May 22nd, 2012 | Uncategorized
Q. Do you happen to have any articles about the pros and cons of paying off the mortgage in retirement? We had paid off ours. But we moved to downsize before selling the bigger house. So we took on a VA mortgage at a relatively low interest rate last November.
When we sell the big house, we have two options: Keep the mortgage and invest all the money, or pay off the mortgage and invest the balance. I retire in January 2013, and our pension income will be half our current income. Is there a “calculator” to evaluate the choices?
A. You will find a column I wrote on the subject here: http://www.variplan.com/uploadedDocuments/1277733522Carrying_mortgage_into_retirement_can_pay_off.pdf.
There are calculators for everything, but they’ll give you whatever answer you want depending upon the assumptions put into them, so don’t rely too heavily on them in making your decisions.
May 9th, 2012 | Uncategorized
Q. You made the following statement in a recent column on common mistakes regarding retirement: “Think paying off your mortgage in retirement is important in achieving the highest standard of living possible? It’s probably not.”
Why? I’ve always thought the opposite — that you should have your mortgage paid before you retire. Can you share your thoughts on this subject?
A. You’ll find a transcript of a column I wrote on the subject here: http://www.variplan.com/uploadedDocuments/1277733522Carrying_mortgage_into_retirement_can_pay_off.pdf.
Basically, the reason is that paying off your mortgage can tie up funds that you may need later to pay your bills — the bills for your lifestyle.
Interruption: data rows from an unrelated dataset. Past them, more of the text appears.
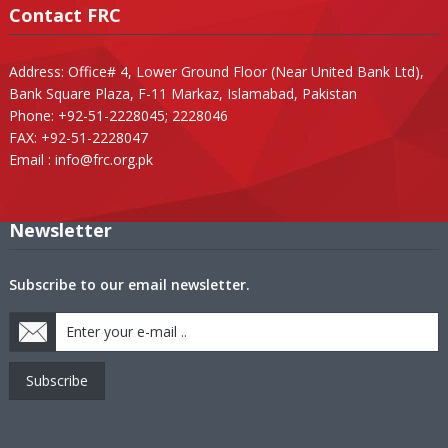
Contact FRC
Address: Office# 4, Lower Ground Floor (Near United Bank Ltd),
Bank Square Plaza, F-11 Markaz, Islamabad, Pakistan
Phone: +92-51-2228045; 2228046
FAX: +92-51-2228047
Email :
info@frc.org.pk
Newsletter
Subscribe to our email newsletter.
Subscribe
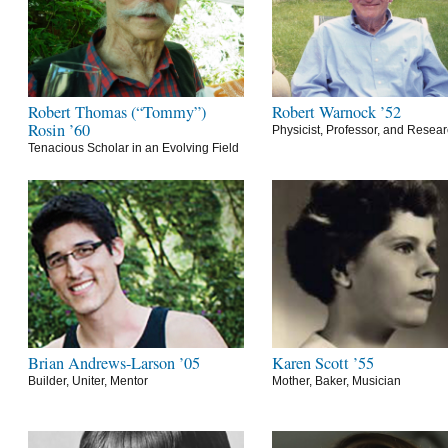
Robert Thomas (“Tommy”)
Robert Warnock ’52
Rosin ’60
Physicist, Professor, and Resea
Tenacious Scholar in an Evolving Field
Brian Andrews-Larson ’05
Karen Scott ’55
Builder, Uniter, Mentor
Mother, Baker, Musician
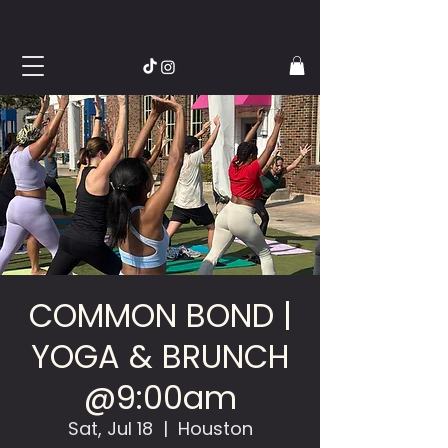
COMMON BOND |
YOGA & BRUNCH
@9:00am
Sat, Jul 18
  |  
Houston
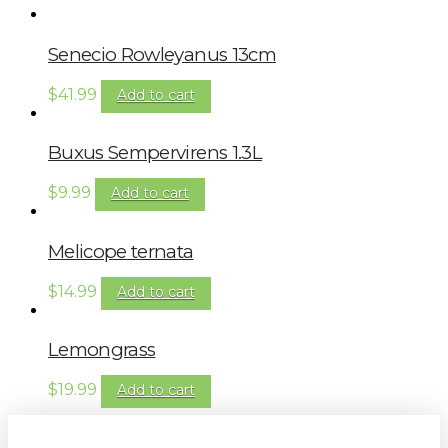
Senecio Rowleyanus 13cm
$
41.99
Add to cart
Buxus Sempervirens 1.3L
$
9.99
Add to cart
Melicope ternata
$
14.99
Add to cart
Lemongrass
$
19.99
Add to cart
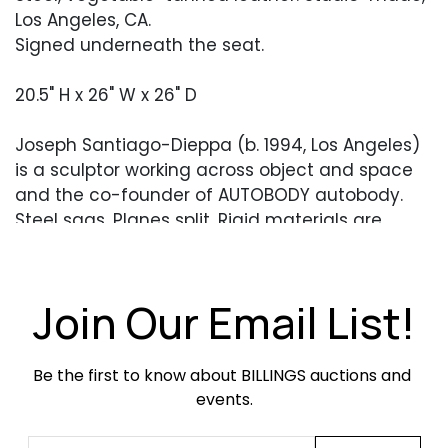
Los Angeles, CA.
Signed underneath the seat.
20.5" H x 26" W x 26" D
Joseph Santiago-Dieppa (b. 1994, Los Angeles)
is a sculptor working across object and space
and the co-founder of AUTOBODY autobody.
Steel sags. Planes split. Rigid materials are
pushed until they yield. Seating slouches;
structures bow under their own weight. His work
holds tension between industrial and
Join Our Email List!
handmade, dense and spare, systematic and
loose, resisting clean resolution. Santiago-
Dieppa received his BFA from The Cooper Union
Be the first to know about BILLINGS auctions and 
in 2017.
events.
Ball forms meet undulating steel lines and a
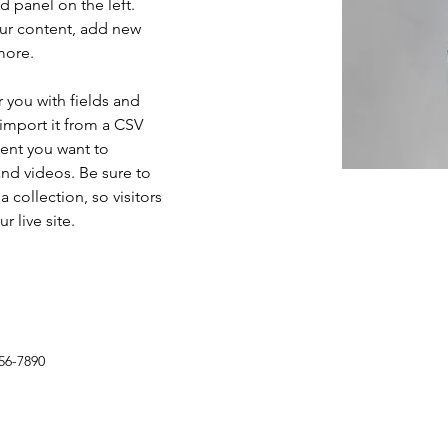
 panel on the left. 
ur content, add new 
more.
r you with fields and 
import it from a CSV 
tent you want to 
and videos. Be sure to 
 collection, so visitors 
 live site. 
56-7890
Particularly, when you can lock in historically low interest rates for 30 years, your money can do more good in supporting your standard of living if it is invested properly in a more liquid portfolio.
December 16th, 2010 | Uncategorized
Q: I wanted to have my house paid off by the time I retire in 2025. I am over 50, and the yearly payment needed to pay off my house would equal my Thrift Savings Plan catch-up contribution; I can’t do both. Would you recommend paying off the house or paying more into the TSP account?
A: It depends upon your assumptions about the future and your circumstances. With what little I know about you (virtually nothing), I can only recommend that you carefully consider keeping the mortgage and making the TSP contributions.